--- QUOTED PASSAGE ---

Hi all,
I am new to the process of refinement, so excuse me in advance if I
don't provide all the necessary details.
I collected three data sets of a particular protein in complex with
three different substrates (one protein bound to one substrate for
each structure). One of the crystals diffracted very well to 1.7A,
and I was able to solve the structure in the space group P212121
without problems.
However, the other two crystals diffracted to 2.3A, and although I
was able to scale them in the space group P21, both were highly
mosaic (one was 1.4, the other 1.7). There are plenty of existing
solutions for this protein, so used molecular replacement with AMORE
or PHASER to build the initial model. Both programs seemed to find
the same solution, with two molecules in the asymmetric unit.
However, my problems begin when I try to build solvent with ARPWARP
using ARP/REFMAC cyles- the Rfactor seems to drop to a value of
24-26, but Rfree never goes below 34. The extent by which Rfactor
drops correlates with the weighting factor I choose- I try to stick
with an appropriate factor to yield rms(bond) 0.015 and rms(angle)
1.5. Regardless, though I cannot see clear density for the
substrate, the initial models in general look very good when loaded
in COOT and fit the density well. Subsequent rounds of refinement
lead only to drops in Rfactor, while Rfree stays around 33-34. I
realize that the model is the important aspect of refinement (i.e.

---

→ TASK REQUIREMENTS
A: In the refinement post, what resolution did the best-diffracting crystal reach?
B: Translate this sentence from the refinement post into Spanish: "Both programs seemed to find the same solution, with two molecules in the asymmetric unit."
C: Carry on the post about the refinement problem, picking up from its final words.
The records that follow are separate material and have no connection to the refinement post.

--- DATA PROVIDED ---

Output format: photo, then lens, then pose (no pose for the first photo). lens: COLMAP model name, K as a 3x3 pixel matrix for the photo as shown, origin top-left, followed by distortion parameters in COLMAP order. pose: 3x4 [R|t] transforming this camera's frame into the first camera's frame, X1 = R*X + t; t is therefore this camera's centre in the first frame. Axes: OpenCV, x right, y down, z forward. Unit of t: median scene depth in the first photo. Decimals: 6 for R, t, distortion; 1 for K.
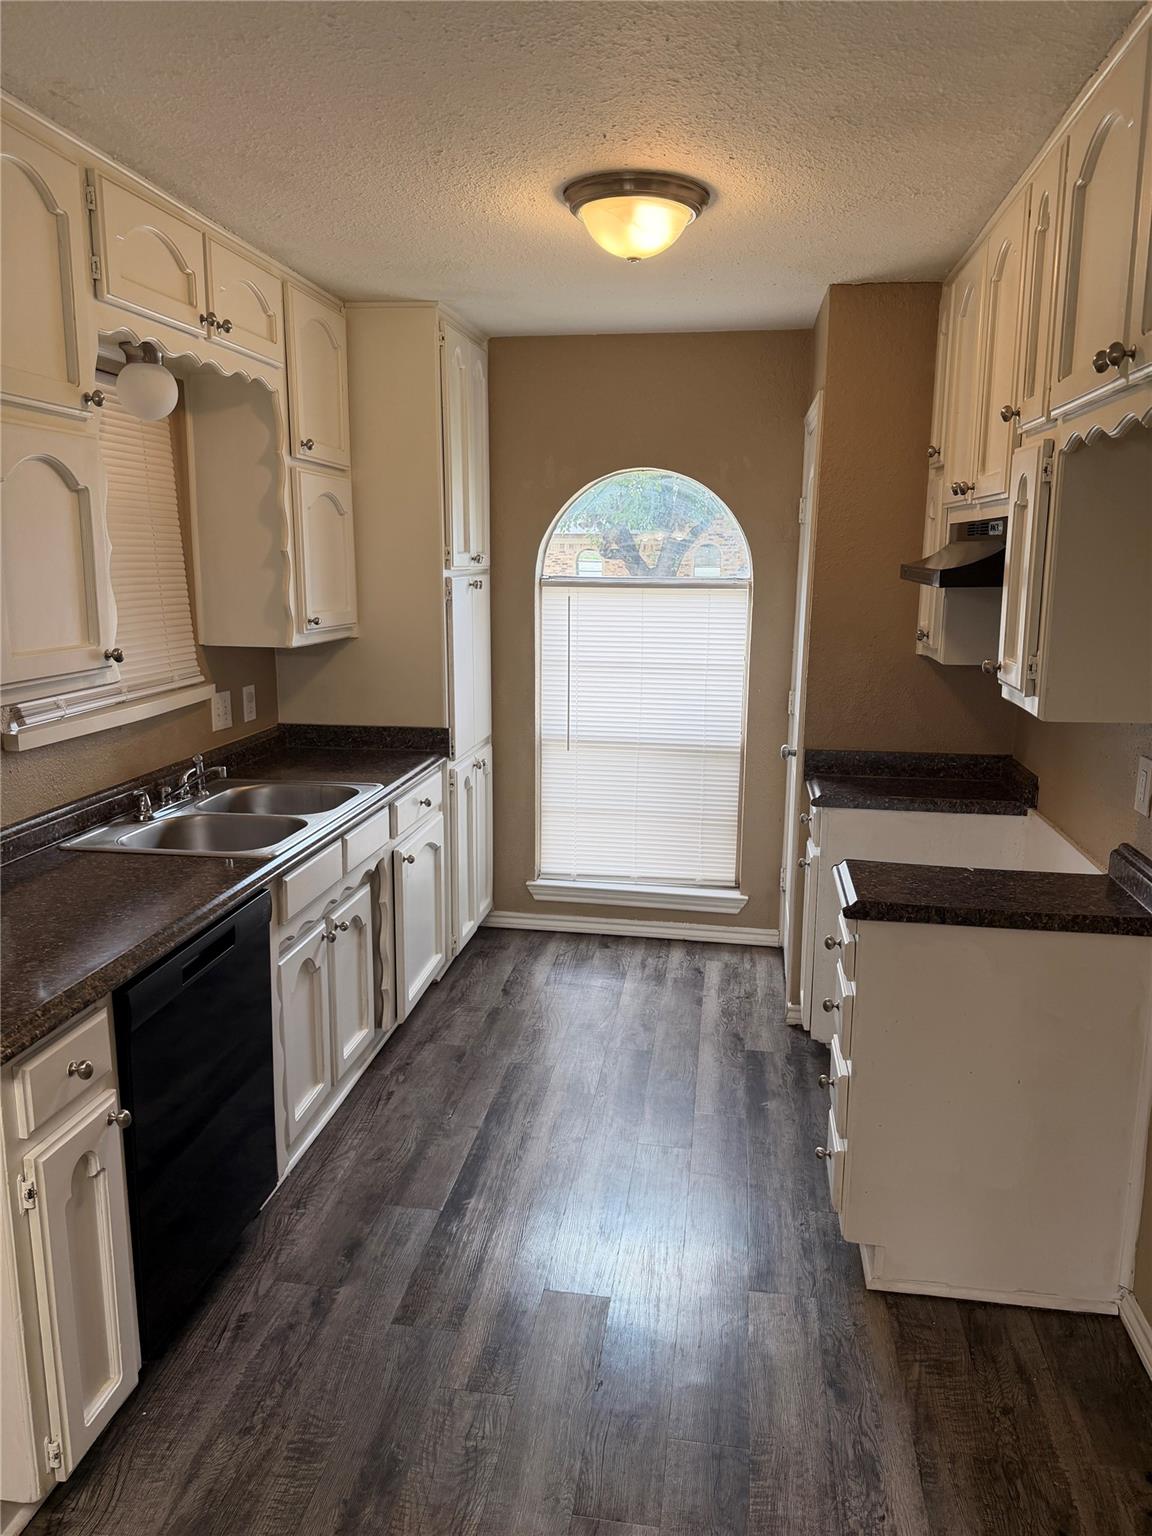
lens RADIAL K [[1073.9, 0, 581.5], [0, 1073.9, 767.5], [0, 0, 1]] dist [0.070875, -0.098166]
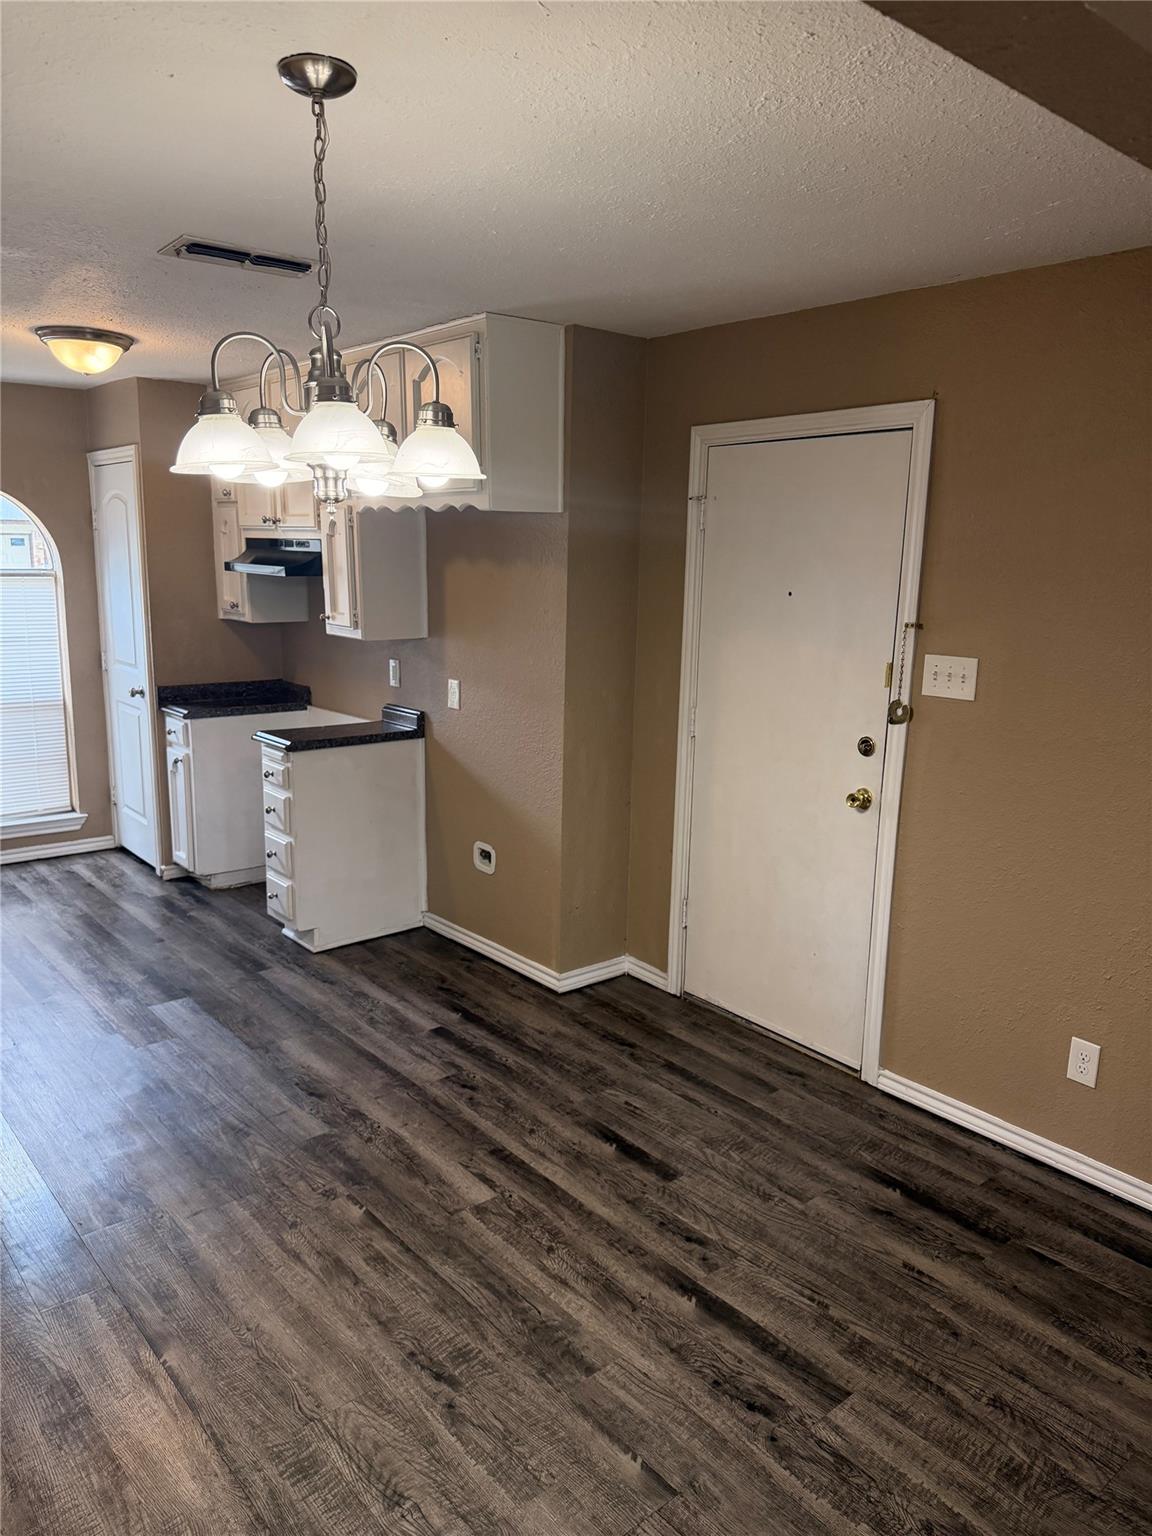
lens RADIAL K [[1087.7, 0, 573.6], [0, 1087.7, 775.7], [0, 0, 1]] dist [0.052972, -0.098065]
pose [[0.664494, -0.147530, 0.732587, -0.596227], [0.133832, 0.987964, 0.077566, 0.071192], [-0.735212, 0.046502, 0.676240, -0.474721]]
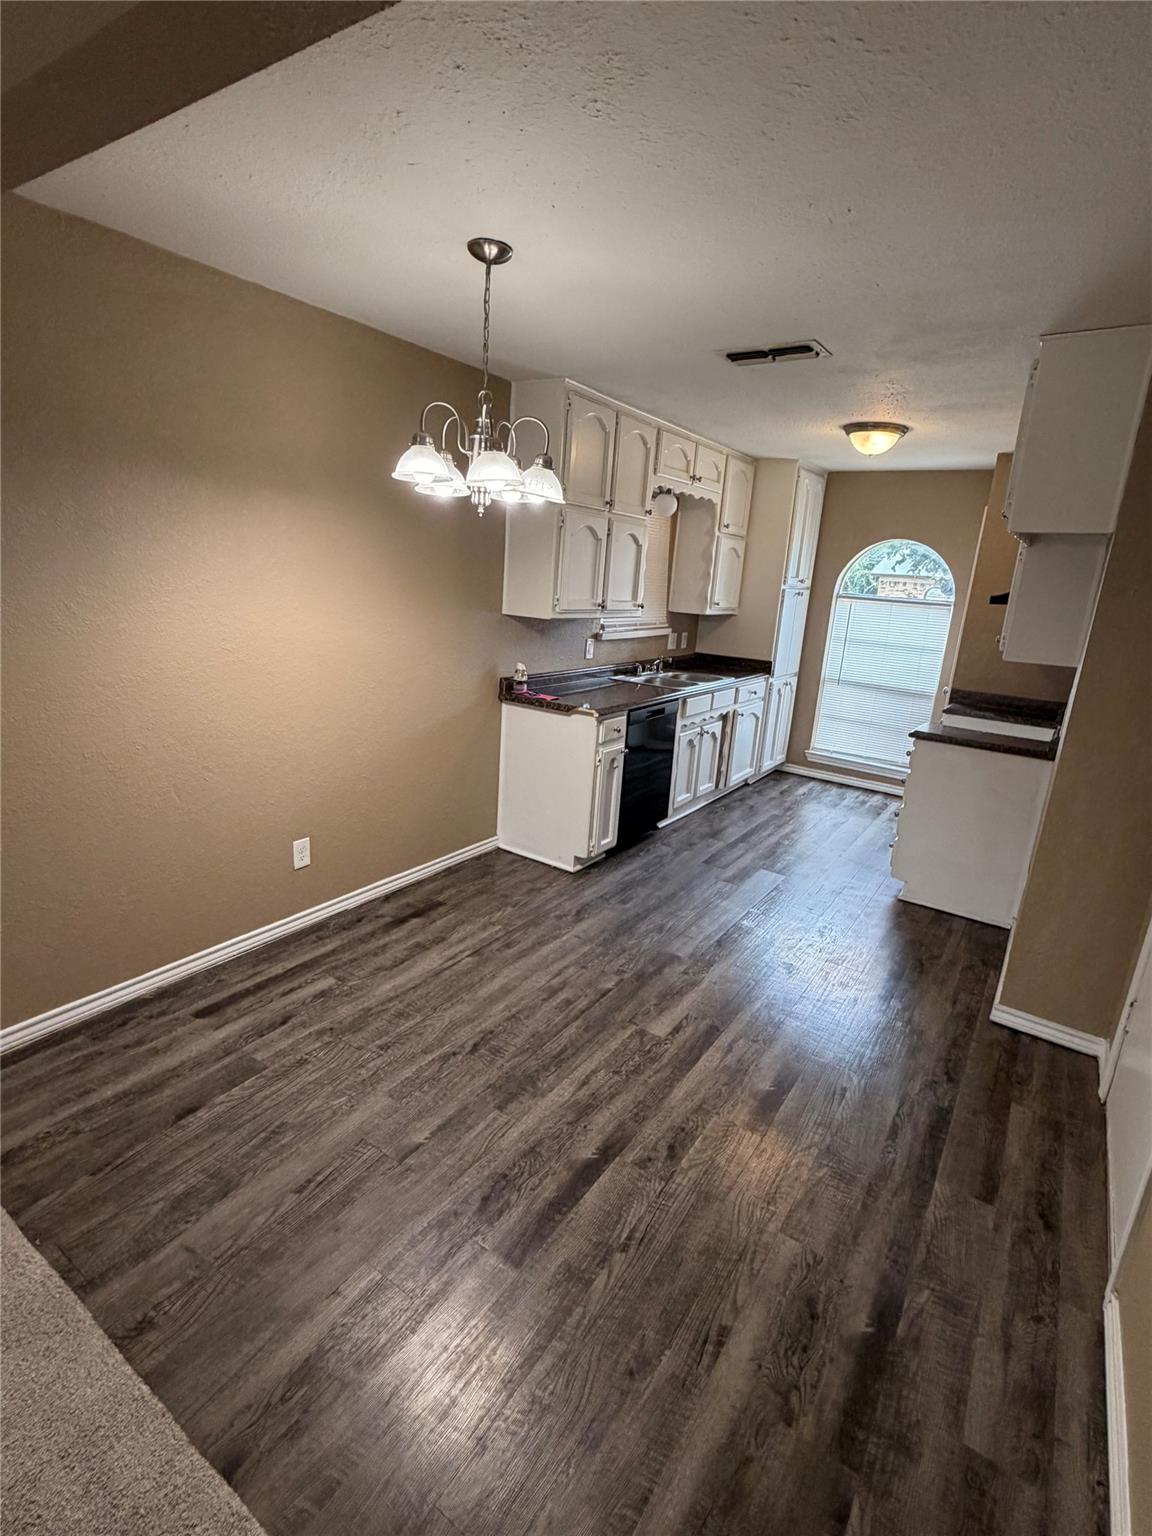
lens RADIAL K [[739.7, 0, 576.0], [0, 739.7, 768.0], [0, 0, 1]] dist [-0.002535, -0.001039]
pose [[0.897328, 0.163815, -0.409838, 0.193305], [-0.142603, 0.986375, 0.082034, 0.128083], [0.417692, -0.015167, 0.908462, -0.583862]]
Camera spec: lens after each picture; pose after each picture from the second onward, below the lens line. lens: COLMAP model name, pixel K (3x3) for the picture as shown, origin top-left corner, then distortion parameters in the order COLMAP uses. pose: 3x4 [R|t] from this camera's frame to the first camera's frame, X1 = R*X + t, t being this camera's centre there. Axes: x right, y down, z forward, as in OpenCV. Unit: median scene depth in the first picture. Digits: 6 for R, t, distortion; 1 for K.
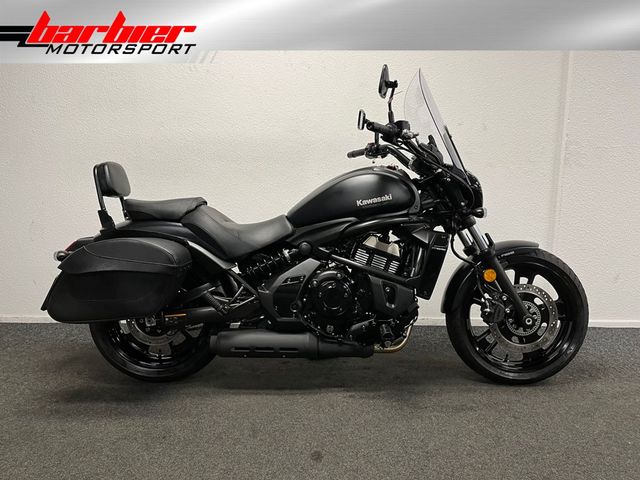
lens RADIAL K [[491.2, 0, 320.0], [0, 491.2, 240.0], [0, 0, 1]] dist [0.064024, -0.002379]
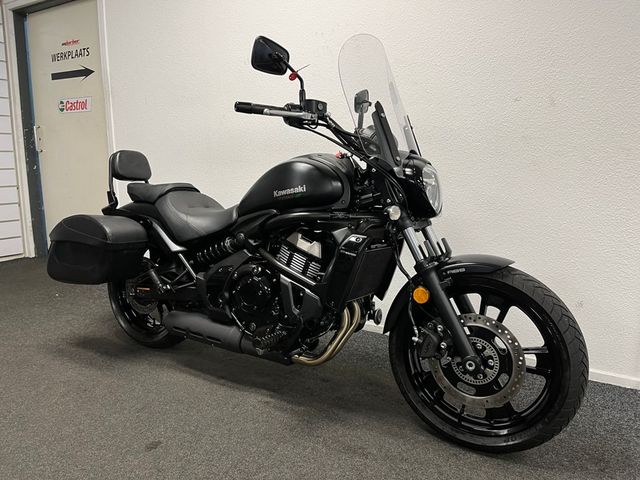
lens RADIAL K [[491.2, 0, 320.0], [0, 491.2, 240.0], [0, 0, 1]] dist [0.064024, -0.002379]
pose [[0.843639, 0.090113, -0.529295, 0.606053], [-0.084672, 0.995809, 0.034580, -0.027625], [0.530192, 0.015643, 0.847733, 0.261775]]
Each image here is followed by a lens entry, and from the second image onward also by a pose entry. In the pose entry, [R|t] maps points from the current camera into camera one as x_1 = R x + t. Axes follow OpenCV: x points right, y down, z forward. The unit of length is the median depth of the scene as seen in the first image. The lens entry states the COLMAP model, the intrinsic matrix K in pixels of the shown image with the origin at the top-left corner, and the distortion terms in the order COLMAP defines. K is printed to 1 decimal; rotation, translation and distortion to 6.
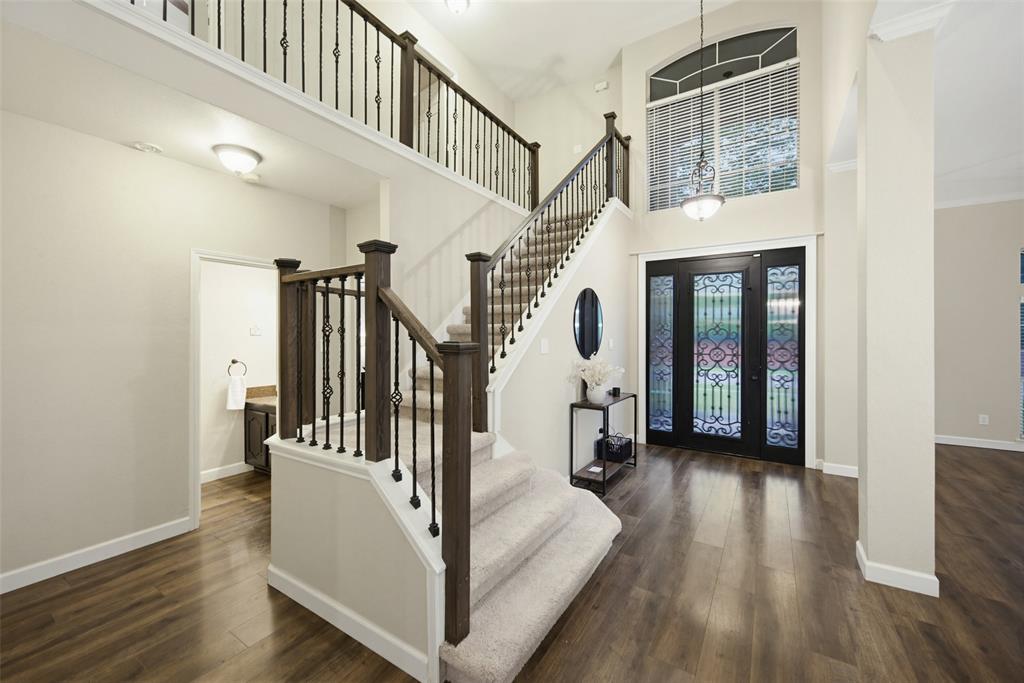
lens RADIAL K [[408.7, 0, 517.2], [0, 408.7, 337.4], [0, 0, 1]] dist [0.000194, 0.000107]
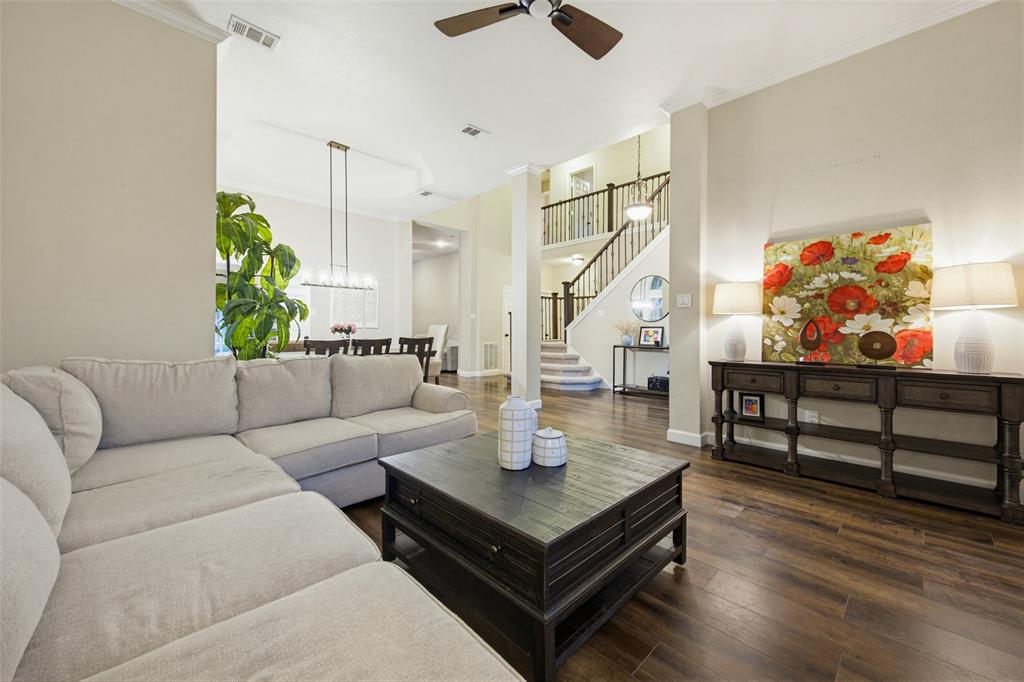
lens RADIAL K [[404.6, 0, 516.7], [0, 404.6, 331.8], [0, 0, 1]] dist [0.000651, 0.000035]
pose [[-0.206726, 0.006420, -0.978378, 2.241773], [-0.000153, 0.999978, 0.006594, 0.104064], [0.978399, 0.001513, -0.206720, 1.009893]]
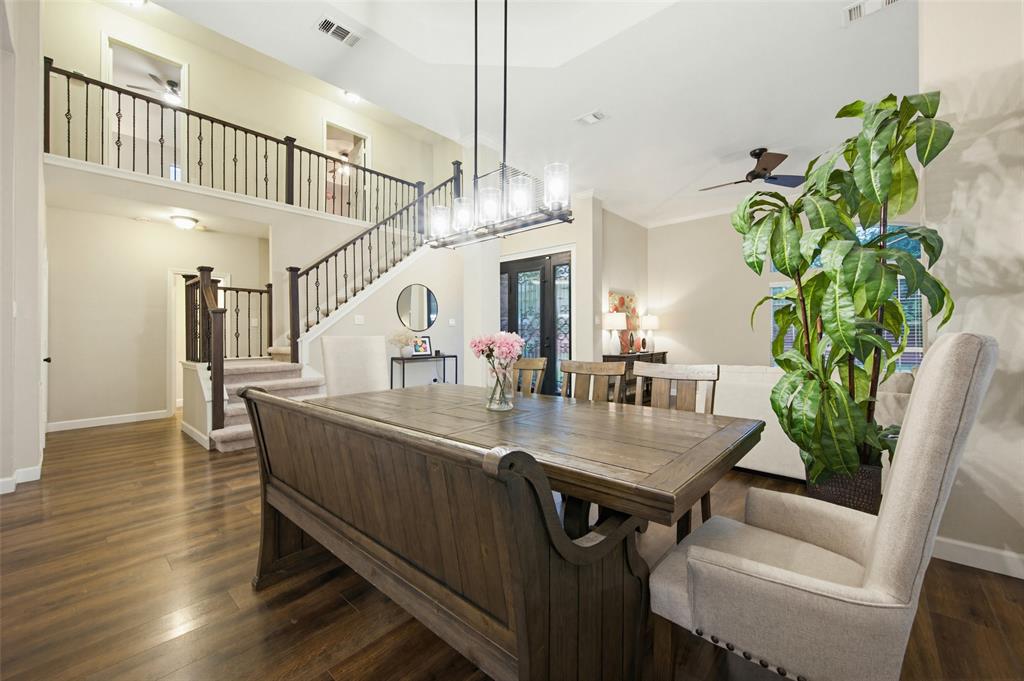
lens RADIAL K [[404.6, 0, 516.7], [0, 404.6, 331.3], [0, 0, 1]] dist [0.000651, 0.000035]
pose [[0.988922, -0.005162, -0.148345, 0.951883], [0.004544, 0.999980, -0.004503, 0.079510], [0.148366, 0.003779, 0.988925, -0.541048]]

---

→ ANSWERS PER TASK
A: It diffracted to 1.7A.

B: Ambos programas parecieron encontrar la misma solución, con dos moléculas en la unidad asimétrica.

C:
it's not all about statistics), but I am worried that there is
something fundamentally wrong here. When I calculate the
Ramachandran plots in COOT they look good, so my model is realistic
in terms of its chemical properties. Bottom line, I cannot see the
substrate density and the Rfree is not decreasing... or
alternatively, Rfactor IS decreasing while Rfree is not.
I am wondering if there are any ways to troubleshoot the refinement
process. It is possible that the substrate is not bound in the
active site, or that the data is just poor in quality. Also, the
number of unique reflections in these data sets is 15000, so the
percentage of reflections used to calculate Rfree must be over 5% in
order to get the recommended amount of 1000 (so I have read).
Whether I choose 1000 reflections to set aside for Rfree or less, I
still run into the same problem described above.
Any advice would be greatly appreciated!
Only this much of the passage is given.